NAME
SeqMule an automatic pipeline for next-generation sequencing data analysis
SYNOPSIS
seqmule stats
For details, please use 'seqmule stats -h':
Options:
--prefix,-p <STRING> output prefix. Mandatory for multiple input files.
--bam <BAM> a sorted BAM file (used with --capture, --aln)
--capture [BED] a BED file for capture regions (or any other regions of interest). Effective for --bam and --vcf.
--vcf <VCF> output variant stats for a VCF file. If a BED file is supplied, extract variants based on the BED file.
--aln output alignment stats for a BAM file
--consensus,-c <LIST> comma separated list of files for extracting consensus calls.
VCF4 and SOAPsnp *.consensus format or ANNOVAR *.avinput required.
--union,-u <LIST> comma separated list of files for pooling variants (same format as above).
--venn <LIST> comma separated list of files for Venn diagram plotting (same format as above).
--c-vcf <LIST> comma separated list of SORTED VCF files for extracting consensus calls. *.vcf or *.vcf.gz suffix required
--u-vcf <LIST> comma separated list of SORTED VCF files for extracting union calls. *.vcf or *.vcf.gz suffix required
--ref <FASTA> reference file in FASTA format. Effective for --c-vcf and --u-vcf.
-s,--sample <STRING> sample name for VCF file, used for -vcf, -u, -venn, -c options.
--plink convert VCF to PLINK format (PED,MAP). Only works with --vcf option.
--mendel-stat generate Mendelian error statistics
--paternal <STRING> sample ID for paternal ID (case-sensitive). Rest are either maternal or offspring. Only one family allowed.
--maternal <STRING> sample ID for maternal ID (case-sensitive). Rest are either paternal or offspring. Only one family allowed.
-N <INT> extract variants appearing in at least N input files. Currently only effective for --c-vcf option.

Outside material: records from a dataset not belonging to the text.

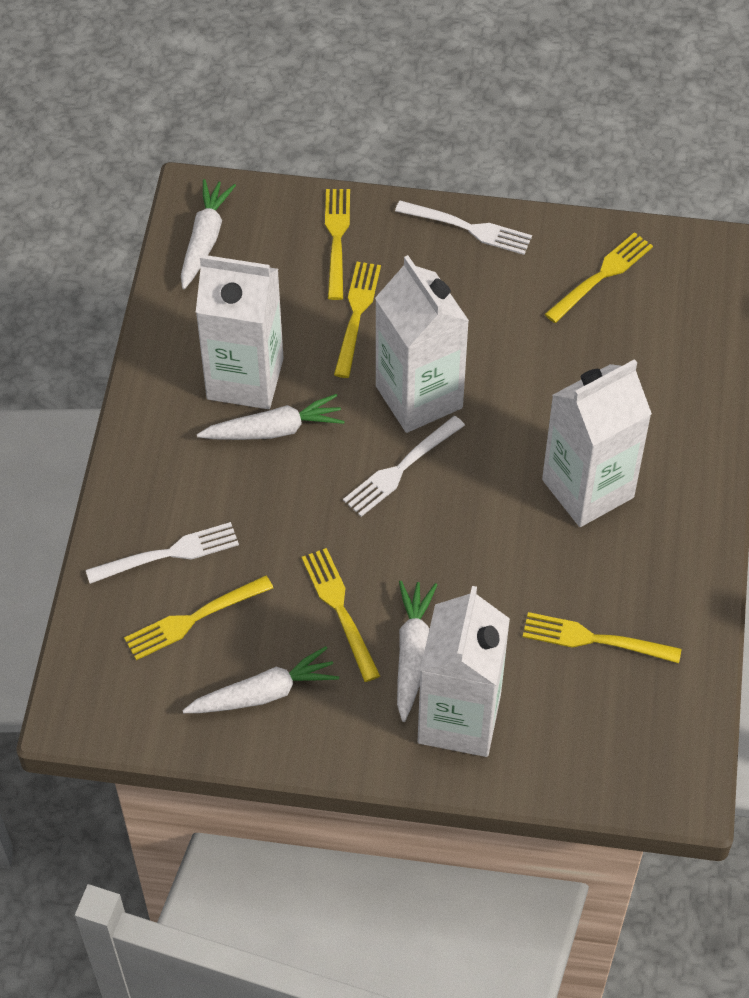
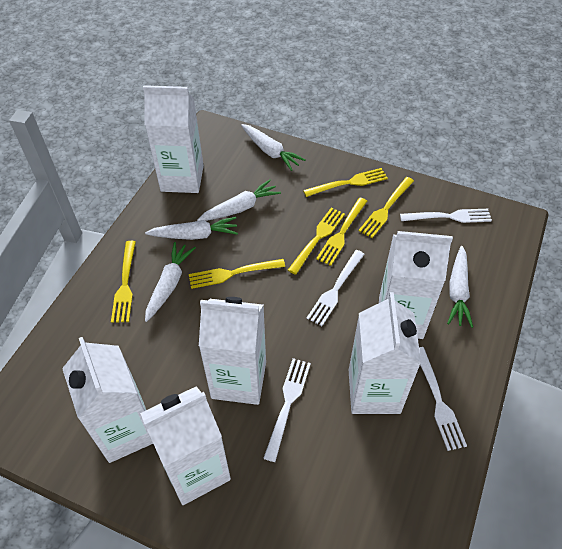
white carrot: [181,179,236,289] [182,646,339,713] [197,394,345,440] [397,581,437,722] = 4 -> [145,217,238,240] [145,242,196,322] [197,180,281,221] [241,124,306,171] [447,246,473,328] = 5
white carton: [196,254,284,409] [375,255,469,433] [418,586,510,757] [542,359,652,527] = 4 -> [62,337,153,463] [140,386,231,505] [143,85,204,193] [199,297,266,405] [349,292,421,414] [379,231,453,339] = 6
white fork: [86,522,239,584] [343,416,465,517] [395,201,532,255] = 3 -> [263,358,311,462] [306,250,365,326] [400,209,492,223] [419,347,467,451] = 4

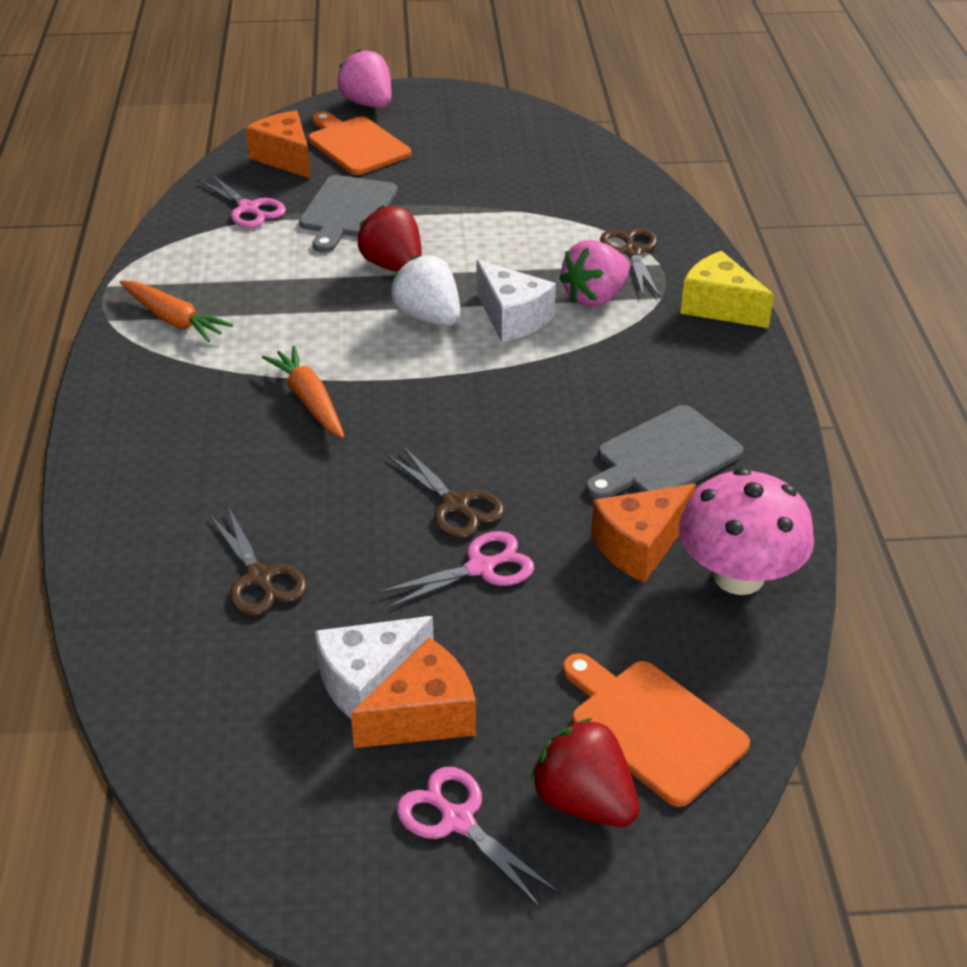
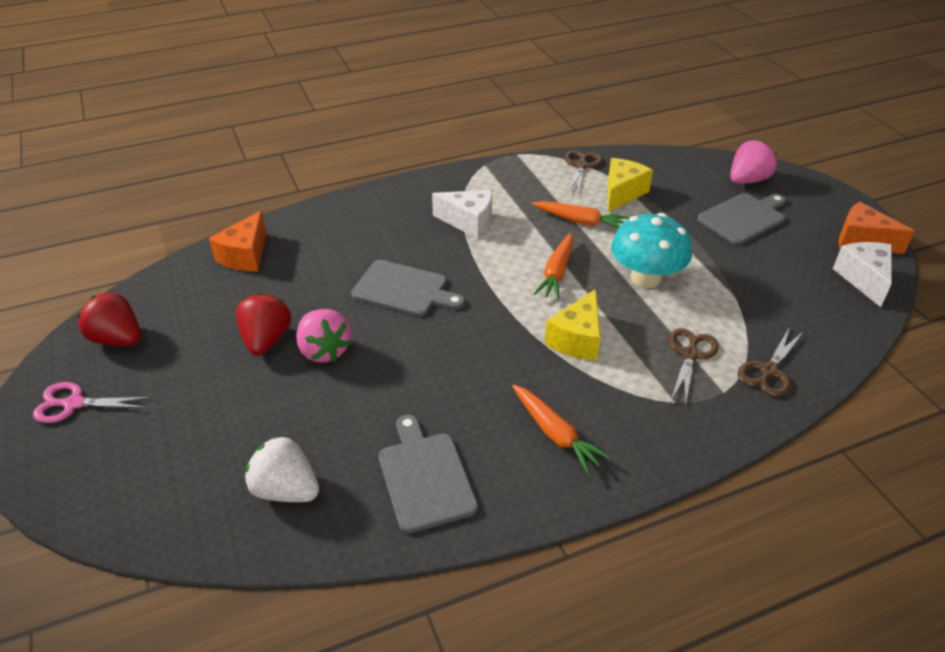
grey cutting board: [299,175,397,253] [586,405,743,499] = 2 -> [351,260,465,316] [379,415,478,533] [697,193,786,245] = 3
orange carrot: [120,281,233,342] [262,346,344,438] = 2 -> [512,385,611,474] [532,201,630,228] [534,233,573,300] = 3
orange cheese: [246,111,311,178] [351,638,476,748] [591,484,696,583] = 3 -> [209,211,266,272] [839,202,915,254] = 2
orange cutting board: [308,111,411,175] [562,653,750,807] = 2 -> none = 0
pink mushroom: [679,468,814,595] = 1 -> none = 0
pink scissors: [198,173,286,228] [377,531,534,609] [397,767,559,908] = 3 -> [33,382,152,423] = 1
turquoise mushroom: none = 0 -> [611,213,692,288] = 1
yellow cheese: [680,251,774,328] = 1 -> [545,289,600,361] [608,158,653,212] = 2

--jmem <STRING> max java memory. Only effective for --c-vcf and --u-vcf. Default: 1750m
--jexe <STRING> Java executable path. Default: java
-t <INT> number of threads. Only effective for --aln, --c-vcf and --u-vcf. Default: 1
--tmpdir <DIR> use DIR for storing large temporary files. Default: $TMPDIR(in your ENV variables) or /tmp
--nofilter If specified, consider all variants, otherwise, only unfiltered variants.
-h,--help help
--noclean do not clean temporary files
-v,--verbose verbose
EXAMPLES
#draw Venn Diagram to examine overlapping between different VCF files
seqmule stats -p gatk-soap-varscan -venn gatk.vcf,soap.avinput,varscan.vcf
#extract union of all variants, ouput in ANNOVAR format
seqmule stats -p gatk-soap-varscan -u gatk.vcf,soap.avinput,varscan.vcf
#extract consensus of all variants, output in ANNOVAR format
seqmule stats -p gatk_soap_varscan -c gatk.vcf,soap.avinput,varscan.vcf
#extract consensus of all variants, output in VCF format
seqmule stats -p gatk_soap_varscan -c-vcf gatk.vcf,soapsnp.vcf,varscan.vcf -ref hg19.fa
#extract union of all variants, output in VCF format
seqmule stats -p gatk_soap_varscan -u-vcf gatk.vcf,soapsnp.vcf,varscan.vcf -ref hg19.fa
#generate coverage statistics for specified region (region.bed)
seqmule stats -p sample -capture region.bed --bam sample.bam
#generate alignment statistics
seqmule stats -bam sample.bam -aln
#generate variant statistics
seqmule stats -vcf sample.vcf
#extract variants in specified region generate variant statistics
seqmule stats -vcf sample.vcf -capture region.bed
#generate Mendelian error statistics
#NOTE, sample.vcf contains 3 samples!
seqmule stats -vcf sample.vcf --plink --mendel-stat --paternal father --maternal mother
OPTIONS
-
--capture
SeqMule automatizes analysis of next-generation sequencing data by simplifying program installation, downloading of various databases, generation of analysis script, and customization of your pipeline.